Testing Lebanon’s Banking Sector – Is it Resilient?
An extensive Reuters article on the weakened banking sector in Lebanon raises a number of concerns that go to the heart of the survival of this once critical segment of Lebanon’s success. In August 2020, the Central Bank issued new reserve requirements of 20% that had to be met by the end of February 2021. There is no guarantee that even half of the banks will be able to come up with that amount given the reluctance of investors and depositors to support an already bankrupt sector.
How did it get this bad? Well, most of the finger-pointing is at that same Central Bank. Rather than face the damning political task of pushing for restraints on the political oligarchy which swelled the country’s budget deficits, the Bank adopted “financial engineering,” called a Ponzi scheme by many, to fund the massive government debt. It operated on the assumption that attractively high interest rates would keep foreign currencies flowing into the country, despite dwindling hard currency deposits to justify the rates.

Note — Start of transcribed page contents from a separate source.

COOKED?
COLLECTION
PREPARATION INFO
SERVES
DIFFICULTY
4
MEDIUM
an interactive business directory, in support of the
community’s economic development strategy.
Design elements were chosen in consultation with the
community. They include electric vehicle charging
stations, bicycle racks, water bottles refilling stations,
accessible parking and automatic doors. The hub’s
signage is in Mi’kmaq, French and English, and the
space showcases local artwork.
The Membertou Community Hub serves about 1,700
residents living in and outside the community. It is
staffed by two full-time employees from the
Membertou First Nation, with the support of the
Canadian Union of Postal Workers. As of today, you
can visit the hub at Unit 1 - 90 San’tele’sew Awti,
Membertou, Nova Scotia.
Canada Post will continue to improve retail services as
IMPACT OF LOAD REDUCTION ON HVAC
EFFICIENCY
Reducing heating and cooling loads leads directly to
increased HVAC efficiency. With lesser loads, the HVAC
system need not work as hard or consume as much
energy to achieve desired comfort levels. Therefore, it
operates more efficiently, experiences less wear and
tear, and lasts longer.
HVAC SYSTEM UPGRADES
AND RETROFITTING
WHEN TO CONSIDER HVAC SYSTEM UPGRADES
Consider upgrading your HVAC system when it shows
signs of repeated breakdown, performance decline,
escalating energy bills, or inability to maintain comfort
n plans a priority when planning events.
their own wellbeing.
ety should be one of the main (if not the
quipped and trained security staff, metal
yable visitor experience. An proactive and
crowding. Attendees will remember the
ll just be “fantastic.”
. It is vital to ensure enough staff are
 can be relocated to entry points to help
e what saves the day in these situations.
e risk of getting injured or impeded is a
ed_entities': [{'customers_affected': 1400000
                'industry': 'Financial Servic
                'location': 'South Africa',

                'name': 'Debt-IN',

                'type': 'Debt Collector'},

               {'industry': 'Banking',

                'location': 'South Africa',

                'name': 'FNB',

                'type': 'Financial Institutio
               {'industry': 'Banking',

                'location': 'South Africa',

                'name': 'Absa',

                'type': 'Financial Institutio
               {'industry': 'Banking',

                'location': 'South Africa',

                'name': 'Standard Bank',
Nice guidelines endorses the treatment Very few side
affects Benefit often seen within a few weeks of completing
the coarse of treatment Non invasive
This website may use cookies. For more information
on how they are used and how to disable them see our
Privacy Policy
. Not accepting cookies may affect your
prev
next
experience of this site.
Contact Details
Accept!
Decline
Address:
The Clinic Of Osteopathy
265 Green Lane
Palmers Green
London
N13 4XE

The collapse of this faux financing regime began when expatriate Lebanese, international investors from the GCC, and others began reducing their investment activity around 2016 as the country slide deeper into debt. Lebanon is now the third most indebted country in the world on a debt to GDP ratio, and there is no solution in sight. Negotiations with the IMF for financial restructuring have encountered tough resistance from the banking sector and the government.
The banks are the country’s largest debtors as they hold the largest amount of government bonds. According to the Reuters article, “Commercial banks have lost roughly 49 trillion Lebanese pounds in deposits in the past two years, equivalent to around 22% of current total assets and large depositors are likely to be in the firing line in any resolution of the banking crisis.” In another blame game exercise, no one in authority would initially agree on the actual size of the debt, although most have settled on a $69 billion deficit in the combined balanced sheets of the banks and the Central Bank, of which the currency reserve mandate will only raise around $4 billion.
The second blow from the Central Bank in August 2020 was an appeal to the banks to ask their biggest depositors to repatriate up to 30% of their deposits. The request has hit a wall of sand, with little or no compliance. It is anticipated that less than half of the country’s large banks will meet the 20% requirement, and many of them have liquidated overseas businesses or converted local dollar deposits into equity instruments to meet the threshold.
Bloomberg also looked at the rising inflation rate in Lebanon as a result of its constantly fluctuating currency. Once pegged at 1500 lira to the dollar, the new government rate is around 3900 while the black market rate has gone as high as 8800 lira to the dollar. “Lebanon’s annual inflation rate reached a record high and food prices soared by up to 400% in December, highlighting the dramatic impact on consumers and businesses of the country’s worst financial crisis in decades.” The country recorded an annual inflation of 84.9% in 2020, up from 2.9% the year before. Consumer prices reflected inflation and rose 145.8% from December 2019 to December 2020.
While the banks and the Central Bank obfuscate and the caretaker government cannot take actions without the consent and facilitation of the three presidents: the president, prime minister, and speaker of the parliament, the Lebanese people have seen their savings frozen by informal capital controls with rigid constraints on withdrawals. Without leverage, they are unable to access the banks with the ease of the large depositors and shareholders.
Lebanon’s elites have allowed the middle class to decline dramatically and the government to remain in paralysis. Economic predators are consuming devalued and damaged real estate as shelters for their deposits, with the result that the banking sector is now a pariah in the international financial community. Once one of the most respected institutions in the country and the region, it is now fumbling for its future, and its rehabilitation will only come about through a massive restructuring and attraction of large amounts of funding. No wonder those who can are leaving the country and those who remain suffer. Who knows how long the tensions of daily survival will continue to be largely non-violent.
The views and opinions expressed here are those of the author and do not necessarily reflect the position of the American Task Force on Lebanon.